Garcelle kept her face impassive and replied, “So, get it over with.”
“Not so fast, child. I’ve got a message for your family.”
“You think that will change the way they deal with you?” She laughed, enjoying the expression on his feral face. “You’ll only make things worse.”
“Be worse for you, no doubt. Think Daddy will like it if I send ya back in pieces?” Channer narrowed his eyes and asked, “Why are you smiling?”
She kept the mocking smile in place while answering his question. “I’m imagining the things he’ll do to you. How long he’ll keep you tied up on his table, screaming.”
“You like the screams, eh? When I start on you, scream plenty for me, will ya? No one’s coming to help you.”
That was true, she realized. The Viper Posse occupied this whole apartment complex. She sat in unit 227, bound to a straight-backed wooden chair with plastic zip ties. She could scream until her lungs bled, and the other yardies wouldn’t interfere with Channer’s fun. Nor would the neighbors, who’d been terrorized into submission when the Viper Posse routed tenants from the Palm Glades complex and converted it into their headquarters.
Police? Forget about them. They patrolled Kendall’s white neighborhoods routinely, but required an urgent call to trespass on Jamaican turf around Three Lakes. The last time they’d visited Palm Glades, it sparked a confrontation that sent nine yardies to jail, and seven coppers to the hospital. The gang was not evicted, though, because it kept a battery of top-end lawyers on retainer and possessed a bill of sale for the suburban property.

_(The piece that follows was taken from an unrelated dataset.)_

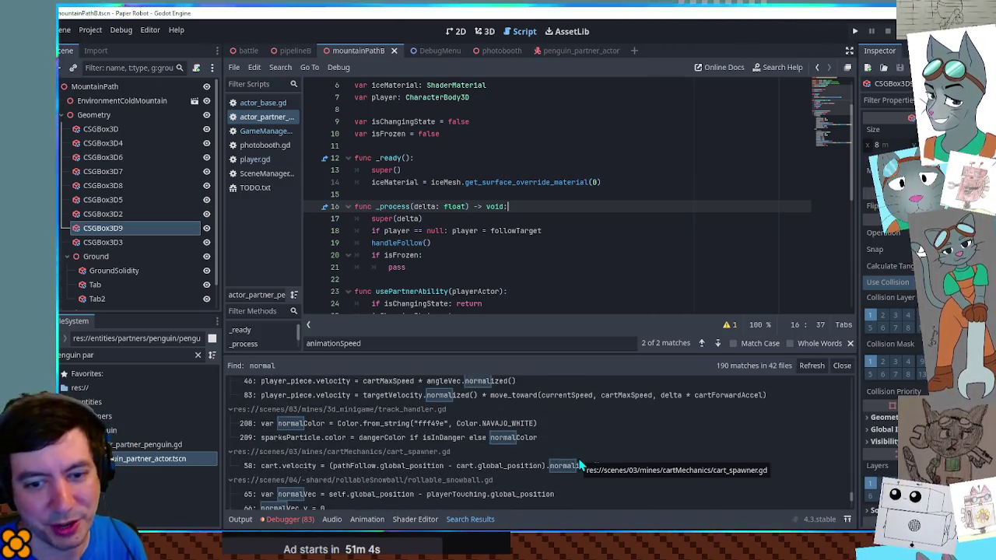
scroll(579, 465, "up", 1)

No. She was on her own, and that was bad.
Fatally bad.
She couldn’t bargain with the Viper Posse’s local honcho, couldn’t bribe her way out of the trap. Channer was bent on capturing her father’s territory, taking everything he had, and would not settle for a consolation prize.
She was a pawn to him—or worse, a living sacrifice.

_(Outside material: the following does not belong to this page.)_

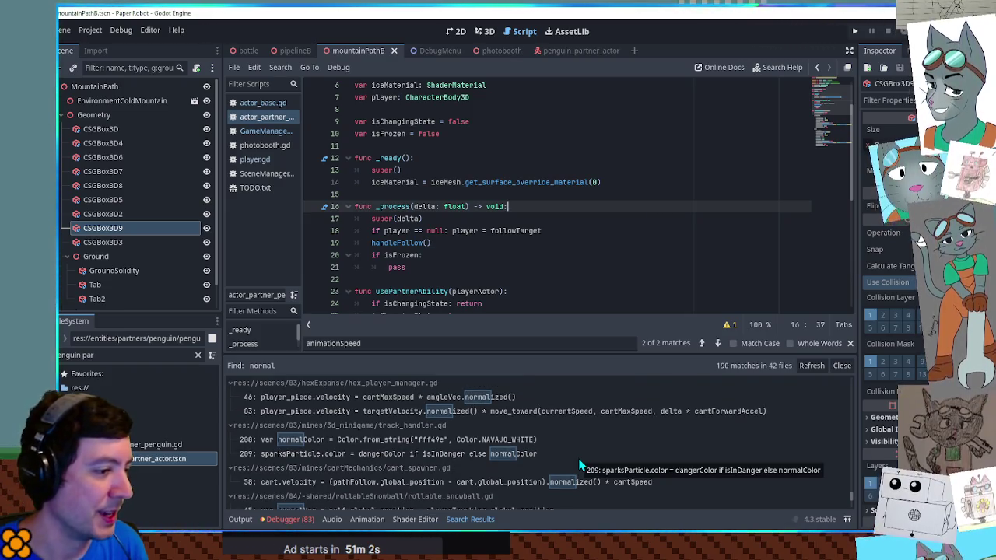
scroll(580, 466, "up", 1)
scroll(579, 466, "up", 6)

“I don’t want to cut your head off first,” Channer said. “That spoils my game and tells your daddy he’s got nothing left to hope for. Mebbe I should start down on the other end, eh?”

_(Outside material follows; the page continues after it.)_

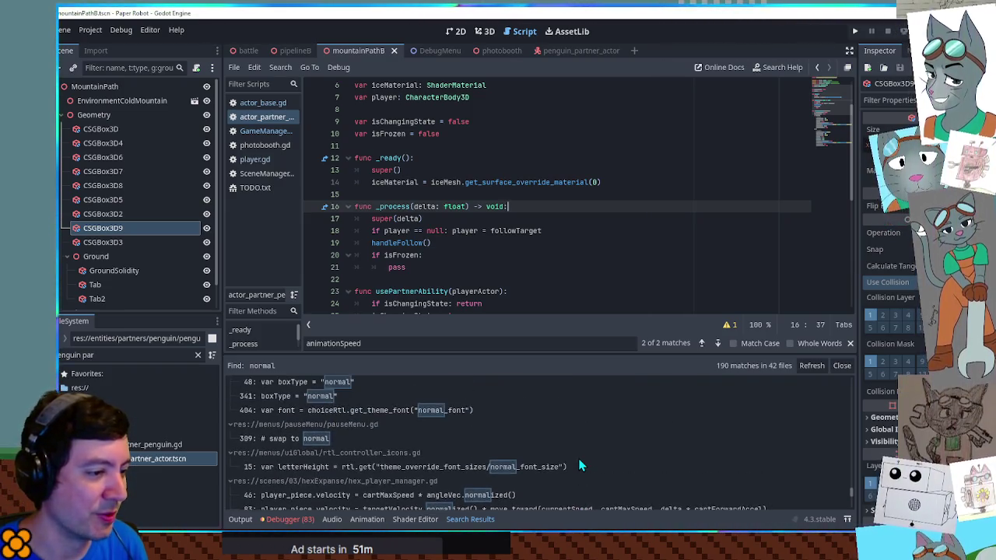
scroll(580, 466, "up", 1)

Garcelle tried to imagine what it would feel like, having her feet cut off. Would she bleed out? Not likely, if her captors wanted her alive and suffering. A propane torch would cauterize the wounds, but searing would not stop infection. Not that it would help. Channer would no doubt dismember her completely, long before gangrene could end her misery.
Tell them no more than you have to, she thought grimly. Everybody breaks, but hold on as long as you can. Make the bastards work for it.
“Ten toes it is,” Channer declared, and moved off toward the doorway. He opened it and called to someone on the Other Side, “Gimme the little saw, brother. And one of those blue tarps.”
* * *
BOLAN HAD GONE all out, picking his tools for the Miami mission. Riding with him on the southbound highway was a Steyr AUG assault rifle, a Benelli M4 Super 90 semiautomatic shotgun, a Desert Eagle .44 Magnum pistol, and his favorite Beretta 93R selective-fire sidearm. For long-range work, he’d picked a Barrett M98B sniper rifle. The Barrett is a bolt-action weapon, feeding .338 Lapua Magnum rounds from a ten-round detachable box magazine. Top off that ensemble with spare magazines all around, plus two dozen M68 fragmentation grenades, and the Executioner was ready to rumble.